I do confess curiosity. And a wonder that maybe – just maybe, mind you – what applies in one field of study might just apply in another.
So as I continue to read Frans de Waal’s “Are We Smart Enough to Know How Smart Animals Are,” I have to wonder if there are concepts within the study of the cognitive ethology of animals that could be applied to our interactions with members of our own species.
Particularly compelling is the concept of umwelt, or understanding how animals use their abilities and senses to interact with the world around them. (De Waal defines umwelt in his book as “an organism’s subjective perceptual world.”
For example, African elephants were for a long time considered unaware of their own self because, unlike their Asian counterparts, they appeared unable to recognize themselves in a mirror. Asian elephants could clearly see they’d been marked with paint, and rubbed and probed the marks only after they saw themselves marked in a mirror. The African elephants, by contrast, simply smashed up the mirrors with their tusks and seemed to pay no mind to their paint markings.
It wasn’t until scientists noted that the African elephants always explored new things by prodding them with their tusks that the scientists decided maybe it was their method of experimentation, not the elephants themselves, that was the problem. They fixed the problem by making mirrors the African elephants couldn’t destroy as they explored them with their tusks. Once the exploration was over, the elephants reacted to their paint markings in the same way as their Asian counterparts.

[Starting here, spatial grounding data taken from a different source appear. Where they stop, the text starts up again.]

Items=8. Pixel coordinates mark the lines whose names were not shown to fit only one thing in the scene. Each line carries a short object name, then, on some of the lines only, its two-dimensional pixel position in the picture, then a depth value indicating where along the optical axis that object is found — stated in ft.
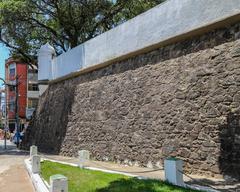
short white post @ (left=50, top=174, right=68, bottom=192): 11.99
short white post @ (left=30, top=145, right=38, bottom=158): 26.97
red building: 113.79
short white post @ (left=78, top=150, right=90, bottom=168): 22.52
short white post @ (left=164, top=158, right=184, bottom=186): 14.30
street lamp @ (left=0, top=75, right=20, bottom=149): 57.37
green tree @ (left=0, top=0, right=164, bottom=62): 44.50
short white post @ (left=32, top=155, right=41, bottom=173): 21.37
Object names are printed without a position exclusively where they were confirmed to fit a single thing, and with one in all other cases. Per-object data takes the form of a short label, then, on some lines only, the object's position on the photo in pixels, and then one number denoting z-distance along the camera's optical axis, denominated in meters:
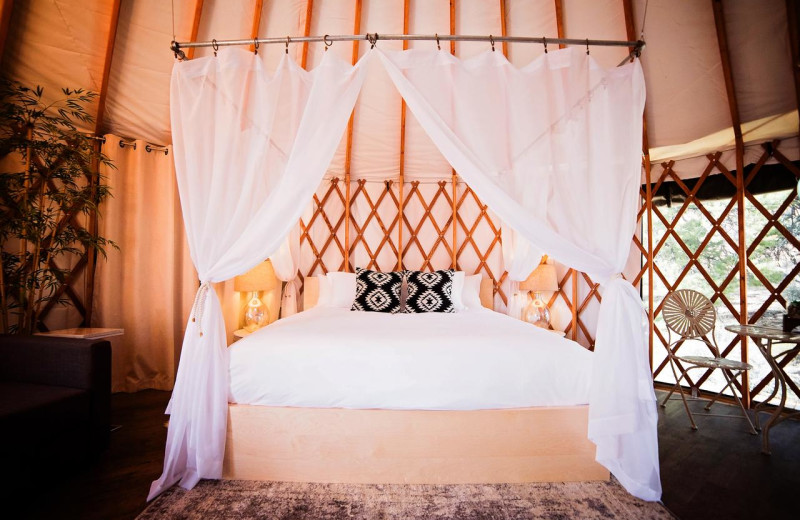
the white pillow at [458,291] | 3.11
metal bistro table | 1.97
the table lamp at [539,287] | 3.39
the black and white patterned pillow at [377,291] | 3.03
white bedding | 1.62
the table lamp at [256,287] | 3.10
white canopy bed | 1.60
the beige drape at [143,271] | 2.82
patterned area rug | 1.44
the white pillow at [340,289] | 3.28
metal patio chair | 2.53
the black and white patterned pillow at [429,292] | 3.03
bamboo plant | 2.26
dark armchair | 1.51
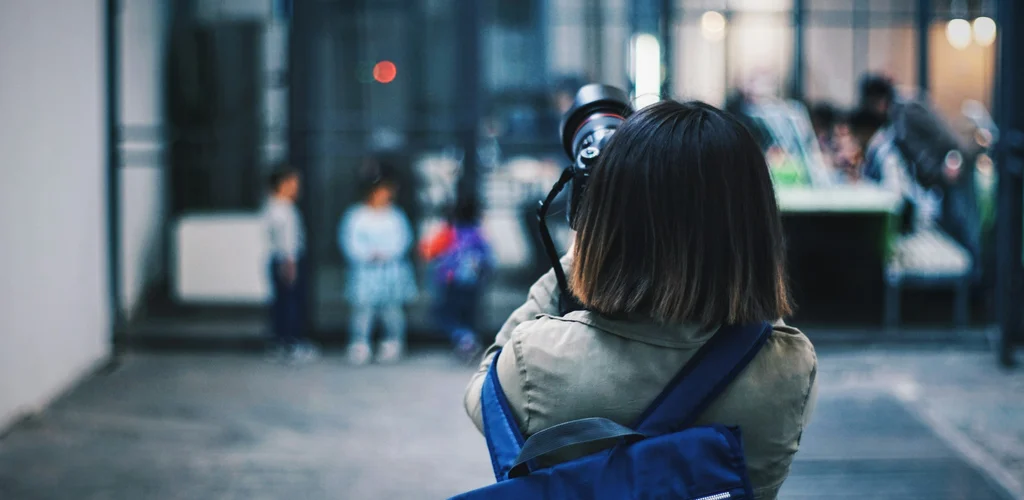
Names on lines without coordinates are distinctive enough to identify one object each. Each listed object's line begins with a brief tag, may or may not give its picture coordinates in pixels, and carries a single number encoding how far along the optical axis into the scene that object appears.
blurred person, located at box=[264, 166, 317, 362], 7.41
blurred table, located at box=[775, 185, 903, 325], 8.16
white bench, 8.17
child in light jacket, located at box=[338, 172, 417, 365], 7.40
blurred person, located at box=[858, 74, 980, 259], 7.67
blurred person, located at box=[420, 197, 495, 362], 7.32
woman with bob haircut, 1.72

Once scientists understood the African elephants’ umwelt, the experiment netted the same result.
Might we, then, be better off exploring each others’ umwelts, not assuming, for example, that we all perceive the world in the same way, or in a way that hoes any particular political or societal expectation? Smart people are doing just that. (I’ll also make the distinction that understanding another’s umwelt doesn’t mean we have to agree with it, but understanding it sure helps.)

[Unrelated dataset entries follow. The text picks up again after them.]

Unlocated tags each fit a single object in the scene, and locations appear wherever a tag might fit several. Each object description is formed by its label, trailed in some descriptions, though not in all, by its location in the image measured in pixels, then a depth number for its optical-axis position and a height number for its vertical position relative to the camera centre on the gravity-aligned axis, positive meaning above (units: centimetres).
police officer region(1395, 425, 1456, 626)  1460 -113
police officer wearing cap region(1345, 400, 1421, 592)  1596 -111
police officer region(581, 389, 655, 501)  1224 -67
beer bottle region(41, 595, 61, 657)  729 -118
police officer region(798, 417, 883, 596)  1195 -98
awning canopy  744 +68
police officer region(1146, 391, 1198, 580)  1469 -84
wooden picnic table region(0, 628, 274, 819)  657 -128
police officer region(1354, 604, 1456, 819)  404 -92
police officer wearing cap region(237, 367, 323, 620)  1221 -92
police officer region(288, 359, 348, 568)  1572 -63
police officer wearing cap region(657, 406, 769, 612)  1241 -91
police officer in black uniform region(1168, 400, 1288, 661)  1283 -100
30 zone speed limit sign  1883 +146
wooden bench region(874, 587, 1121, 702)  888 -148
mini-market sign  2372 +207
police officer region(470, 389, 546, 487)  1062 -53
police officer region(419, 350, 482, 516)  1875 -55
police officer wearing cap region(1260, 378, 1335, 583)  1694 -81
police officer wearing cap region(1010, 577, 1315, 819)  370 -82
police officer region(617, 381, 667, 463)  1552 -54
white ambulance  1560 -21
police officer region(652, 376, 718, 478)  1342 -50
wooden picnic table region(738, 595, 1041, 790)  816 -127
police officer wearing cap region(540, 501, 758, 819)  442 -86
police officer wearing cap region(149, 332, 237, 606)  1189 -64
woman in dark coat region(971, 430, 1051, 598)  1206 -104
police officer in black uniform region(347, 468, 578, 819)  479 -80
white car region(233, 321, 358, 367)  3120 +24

This is probably a blinding flash of the obvious, but hey – y’all should be happy another fella has seen this particular light, thanks to de Waal’s book. Terry Pratchett is right that while there are books of magic and magical books, probably the most magic that comes out of books are the explosions they cause inside the readers’ heads.
And I’ll probably take this all too far.
Or not.
Anyhoo, reading de Waal’s book is certainly eye-opening, and not just for the societal benefits. As an anthropomorphic writer, I’m learning things that I can integrate into the books I’m writing, particularly Doleful Creatures. Getting into the umwelt of each creature I write about as characters can certainly help me shape the worlds I’m creating.
One thing confused me about de Waal’s book – maybe it’s my inability on the first read to get into his umwelt. Who is this book written for? I’m half convinced it’s meant for the layman such as myself, but also for the smaller world of de Waal’s compatriots. If for the layman, I might wish de Waal had written in a less meandering style, though that may be part of his use of English as a second language (I have a Dutch father, and I see some Dutch-to-English coming out in de Waal’s writing, much like I heard from Dad).